--- LISTED RECORDS Enclosed Below ---
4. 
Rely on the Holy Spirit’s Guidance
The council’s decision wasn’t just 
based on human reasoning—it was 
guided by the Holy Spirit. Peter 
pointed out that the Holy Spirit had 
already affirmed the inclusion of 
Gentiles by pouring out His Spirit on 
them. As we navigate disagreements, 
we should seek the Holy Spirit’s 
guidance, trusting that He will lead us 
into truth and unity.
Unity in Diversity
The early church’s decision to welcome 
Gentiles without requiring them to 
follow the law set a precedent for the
--- End of Enclosed LISTED RECORDS ---
ASSIGNED TASK: In how many lines of the records does the string "Holy" occur? Answer with the number alone.

RESPONSE TO THE TASK: 4